Can I do all these steps in a single request ? I have an intermediate level with M language.

 

Thank you for your time !

 

5 REPLIES 5
ZekO
Frequent Visitor

Hi @lbendlin,

 

Thank you for your answer. That is very useful !

I am indeed only interested in the latest status.

 

Based on the join kind schema from Power Query :

If we consider my update table as the left one (Query name : Day1-Update) and the right one as the initial table (query name : Day1-Initial).

ZekO_0-1709124066214.png

 

Should I do as follow ?

  1. A Right anti join as you said to retreive all the visitors without updates from "Day1-Initial"
  2. Merge "Day1-Update" with "Day1-Initial" (query name : Day1-Result)

I am missing something, How am i supposed to keep the data for the next day ?

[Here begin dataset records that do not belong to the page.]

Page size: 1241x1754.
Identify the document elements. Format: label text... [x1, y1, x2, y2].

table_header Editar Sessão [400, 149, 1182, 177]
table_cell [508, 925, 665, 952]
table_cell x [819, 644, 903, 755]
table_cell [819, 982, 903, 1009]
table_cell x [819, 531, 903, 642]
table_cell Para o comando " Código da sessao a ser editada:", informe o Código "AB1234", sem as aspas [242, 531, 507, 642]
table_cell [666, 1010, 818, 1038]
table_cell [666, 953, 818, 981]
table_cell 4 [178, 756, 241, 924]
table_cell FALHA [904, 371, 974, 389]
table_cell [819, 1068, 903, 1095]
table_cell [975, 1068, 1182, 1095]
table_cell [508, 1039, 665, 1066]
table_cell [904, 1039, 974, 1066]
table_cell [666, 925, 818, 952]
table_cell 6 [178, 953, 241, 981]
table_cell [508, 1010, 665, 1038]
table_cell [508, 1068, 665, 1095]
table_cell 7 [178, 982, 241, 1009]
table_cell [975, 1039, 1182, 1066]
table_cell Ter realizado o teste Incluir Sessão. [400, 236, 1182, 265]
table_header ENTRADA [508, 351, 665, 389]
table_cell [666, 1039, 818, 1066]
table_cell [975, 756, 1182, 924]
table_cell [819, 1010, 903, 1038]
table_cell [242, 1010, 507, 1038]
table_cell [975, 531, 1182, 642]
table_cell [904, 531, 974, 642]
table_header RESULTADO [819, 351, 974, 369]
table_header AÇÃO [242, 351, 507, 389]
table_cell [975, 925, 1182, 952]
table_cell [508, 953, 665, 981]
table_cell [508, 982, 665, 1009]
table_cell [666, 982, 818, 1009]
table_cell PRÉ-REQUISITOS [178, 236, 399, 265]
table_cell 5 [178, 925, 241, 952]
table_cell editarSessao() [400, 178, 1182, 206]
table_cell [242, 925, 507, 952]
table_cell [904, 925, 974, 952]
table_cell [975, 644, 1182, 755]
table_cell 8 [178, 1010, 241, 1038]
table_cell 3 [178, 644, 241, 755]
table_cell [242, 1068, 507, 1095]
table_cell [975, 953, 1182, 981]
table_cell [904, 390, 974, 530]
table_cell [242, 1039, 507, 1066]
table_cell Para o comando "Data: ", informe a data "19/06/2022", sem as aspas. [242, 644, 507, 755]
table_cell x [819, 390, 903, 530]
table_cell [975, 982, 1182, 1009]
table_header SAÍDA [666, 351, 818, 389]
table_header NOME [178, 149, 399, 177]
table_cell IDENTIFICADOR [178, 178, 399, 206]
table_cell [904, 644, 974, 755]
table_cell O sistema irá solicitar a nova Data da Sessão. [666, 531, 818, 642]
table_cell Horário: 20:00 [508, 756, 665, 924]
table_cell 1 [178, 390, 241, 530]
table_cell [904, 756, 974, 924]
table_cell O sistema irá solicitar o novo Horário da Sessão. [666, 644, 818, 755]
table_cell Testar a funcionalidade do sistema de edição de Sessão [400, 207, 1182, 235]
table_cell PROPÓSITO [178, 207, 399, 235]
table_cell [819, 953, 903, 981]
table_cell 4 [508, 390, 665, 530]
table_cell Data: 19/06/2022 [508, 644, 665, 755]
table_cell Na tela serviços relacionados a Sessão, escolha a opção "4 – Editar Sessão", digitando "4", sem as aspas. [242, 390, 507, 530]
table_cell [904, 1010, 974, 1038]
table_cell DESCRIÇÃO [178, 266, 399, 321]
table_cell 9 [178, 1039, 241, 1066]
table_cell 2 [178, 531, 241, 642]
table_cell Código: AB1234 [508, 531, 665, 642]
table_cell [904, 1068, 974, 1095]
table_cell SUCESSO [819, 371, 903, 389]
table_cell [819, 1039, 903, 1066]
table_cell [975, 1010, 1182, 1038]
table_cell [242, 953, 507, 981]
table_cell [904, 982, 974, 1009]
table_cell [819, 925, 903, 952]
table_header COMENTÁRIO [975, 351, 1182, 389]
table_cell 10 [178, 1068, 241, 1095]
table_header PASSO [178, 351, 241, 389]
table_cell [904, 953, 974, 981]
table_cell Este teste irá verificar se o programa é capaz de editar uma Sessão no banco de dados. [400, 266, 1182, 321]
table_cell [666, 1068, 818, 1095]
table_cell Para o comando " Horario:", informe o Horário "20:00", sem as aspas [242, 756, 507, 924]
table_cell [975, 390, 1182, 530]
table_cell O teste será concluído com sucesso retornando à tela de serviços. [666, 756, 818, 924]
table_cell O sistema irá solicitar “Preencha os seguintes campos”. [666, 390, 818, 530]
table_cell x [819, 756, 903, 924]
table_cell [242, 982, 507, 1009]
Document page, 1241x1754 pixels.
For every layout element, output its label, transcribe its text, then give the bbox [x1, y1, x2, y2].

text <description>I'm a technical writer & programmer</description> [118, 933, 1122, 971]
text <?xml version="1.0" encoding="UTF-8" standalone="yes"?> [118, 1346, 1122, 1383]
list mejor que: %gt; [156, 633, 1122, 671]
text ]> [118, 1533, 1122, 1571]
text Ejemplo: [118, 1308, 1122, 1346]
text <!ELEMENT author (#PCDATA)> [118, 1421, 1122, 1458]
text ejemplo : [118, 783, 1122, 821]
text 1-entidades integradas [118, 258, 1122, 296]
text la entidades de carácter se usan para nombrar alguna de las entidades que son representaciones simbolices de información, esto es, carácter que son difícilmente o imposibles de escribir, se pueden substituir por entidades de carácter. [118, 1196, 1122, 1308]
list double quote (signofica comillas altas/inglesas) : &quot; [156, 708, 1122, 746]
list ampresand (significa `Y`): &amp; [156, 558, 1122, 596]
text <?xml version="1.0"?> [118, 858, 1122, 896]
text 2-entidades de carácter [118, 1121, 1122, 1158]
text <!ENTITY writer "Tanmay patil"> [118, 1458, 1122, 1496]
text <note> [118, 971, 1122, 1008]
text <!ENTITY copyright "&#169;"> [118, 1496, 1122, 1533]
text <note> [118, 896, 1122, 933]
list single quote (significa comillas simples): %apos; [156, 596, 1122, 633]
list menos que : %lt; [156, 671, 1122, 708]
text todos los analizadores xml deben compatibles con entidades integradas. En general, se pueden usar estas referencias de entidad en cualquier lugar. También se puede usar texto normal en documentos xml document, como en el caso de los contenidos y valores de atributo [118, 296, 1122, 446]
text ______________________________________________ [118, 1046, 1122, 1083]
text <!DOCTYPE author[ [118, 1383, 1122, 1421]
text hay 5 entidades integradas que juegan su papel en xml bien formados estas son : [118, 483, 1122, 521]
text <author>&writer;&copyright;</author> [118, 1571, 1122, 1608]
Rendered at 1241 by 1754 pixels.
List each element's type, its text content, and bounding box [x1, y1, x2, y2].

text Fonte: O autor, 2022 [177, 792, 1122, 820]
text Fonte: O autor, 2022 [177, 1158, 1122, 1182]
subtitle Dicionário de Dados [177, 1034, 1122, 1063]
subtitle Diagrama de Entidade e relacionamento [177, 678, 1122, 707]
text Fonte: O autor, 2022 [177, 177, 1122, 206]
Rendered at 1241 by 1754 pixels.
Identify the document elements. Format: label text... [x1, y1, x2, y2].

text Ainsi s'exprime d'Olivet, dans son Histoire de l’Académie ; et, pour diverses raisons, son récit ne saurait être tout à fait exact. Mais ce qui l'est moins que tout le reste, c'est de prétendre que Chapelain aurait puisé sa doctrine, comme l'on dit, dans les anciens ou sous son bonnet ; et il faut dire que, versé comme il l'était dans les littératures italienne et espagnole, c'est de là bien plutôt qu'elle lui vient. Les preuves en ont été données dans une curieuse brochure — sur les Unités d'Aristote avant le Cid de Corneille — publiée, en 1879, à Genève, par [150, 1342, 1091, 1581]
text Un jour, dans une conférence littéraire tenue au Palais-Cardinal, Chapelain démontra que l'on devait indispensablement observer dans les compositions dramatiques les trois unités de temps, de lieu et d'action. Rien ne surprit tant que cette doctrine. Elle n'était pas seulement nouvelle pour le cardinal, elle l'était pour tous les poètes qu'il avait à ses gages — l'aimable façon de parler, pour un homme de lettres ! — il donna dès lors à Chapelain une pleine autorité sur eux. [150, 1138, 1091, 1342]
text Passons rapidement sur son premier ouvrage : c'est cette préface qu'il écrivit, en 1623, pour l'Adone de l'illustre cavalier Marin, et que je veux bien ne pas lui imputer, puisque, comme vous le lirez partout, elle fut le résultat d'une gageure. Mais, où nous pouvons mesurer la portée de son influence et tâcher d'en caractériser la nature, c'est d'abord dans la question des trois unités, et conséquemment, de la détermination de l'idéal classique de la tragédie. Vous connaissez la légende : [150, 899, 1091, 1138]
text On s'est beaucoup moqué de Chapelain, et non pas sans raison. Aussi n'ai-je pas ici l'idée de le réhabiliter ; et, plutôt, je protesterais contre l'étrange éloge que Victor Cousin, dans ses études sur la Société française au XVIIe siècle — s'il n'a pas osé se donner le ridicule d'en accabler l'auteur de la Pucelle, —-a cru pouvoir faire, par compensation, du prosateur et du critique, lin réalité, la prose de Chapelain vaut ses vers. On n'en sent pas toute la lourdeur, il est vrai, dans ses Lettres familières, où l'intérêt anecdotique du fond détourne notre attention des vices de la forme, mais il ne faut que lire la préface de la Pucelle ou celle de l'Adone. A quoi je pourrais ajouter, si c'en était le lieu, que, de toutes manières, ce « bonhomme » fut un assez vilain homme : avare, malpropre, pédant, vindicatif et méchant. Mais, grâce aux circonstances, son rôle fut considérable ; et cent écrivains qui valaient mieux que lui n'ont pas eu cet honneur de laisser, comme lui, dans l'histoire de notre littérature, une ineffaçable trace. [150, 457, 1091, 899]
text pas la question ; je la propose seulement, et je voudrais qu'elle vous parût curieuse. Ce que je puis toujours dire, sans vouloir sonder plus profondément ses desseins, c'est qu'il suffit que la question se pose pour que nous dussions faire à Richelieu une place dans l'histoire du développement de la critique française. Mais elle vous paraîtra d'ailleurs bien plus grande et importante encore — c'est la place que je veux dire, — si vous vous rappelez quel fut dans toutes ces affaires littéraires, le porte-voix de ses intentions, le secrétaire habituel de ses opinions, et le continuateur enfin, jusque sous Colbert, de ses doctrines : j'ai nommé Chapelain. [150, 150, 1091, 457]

On day 2,  "Day2-Initial" must be equal to "Day1-Result" otherwise, the result of "Day1-update" will be lost and erased by "Day2-Update". Does that make sens ?

 

Thank you for your time !

 

 

I am missing something, How am i supposed to keep the data for the next day ?

 

You could take a risk and self reference your semantic model for that. Personally I would rather store my snapshots in a safe place.

ZekO
Frequent Visitor

Hi @lbendlin 

 

Here is the model that I try to implement thanks to your insights :

ZekO_0-1709653341964.png

 

Can I apply an incremental refresh to this case in order to have the following result

 

ZekO_1-1709653488923.png

 

The parameters RangeStart and RangeEnd (parameters requested for the Incremental refresh in PowerBI) would be :

RangeStart = Last modified Date

RangeEnd = Timestamp of refresh

 

Is it tricky with a paginated REST API ?

 

Thank you

Incremental refresh won't help you with that as the partition ranges are managed automatically by the service. You can only choose between day, month, quarter or year.  

 

lbendlin_0-1709655763844.png

 

 

I would instead use an external storage.

lbendlin
Super User
Super User

That's a great challenge.

 

You will have to decide if you are only interested in the latest status for each visitor/truck, or if you are interested in the status change history as well.

 

For the former option you use an anti join (all the rows from the "updated"  table plus all non-matching rows from the other table/self reference). For the latter option you would have to consult Nyquist/Shannon and then create your own storage solution with the change tracker.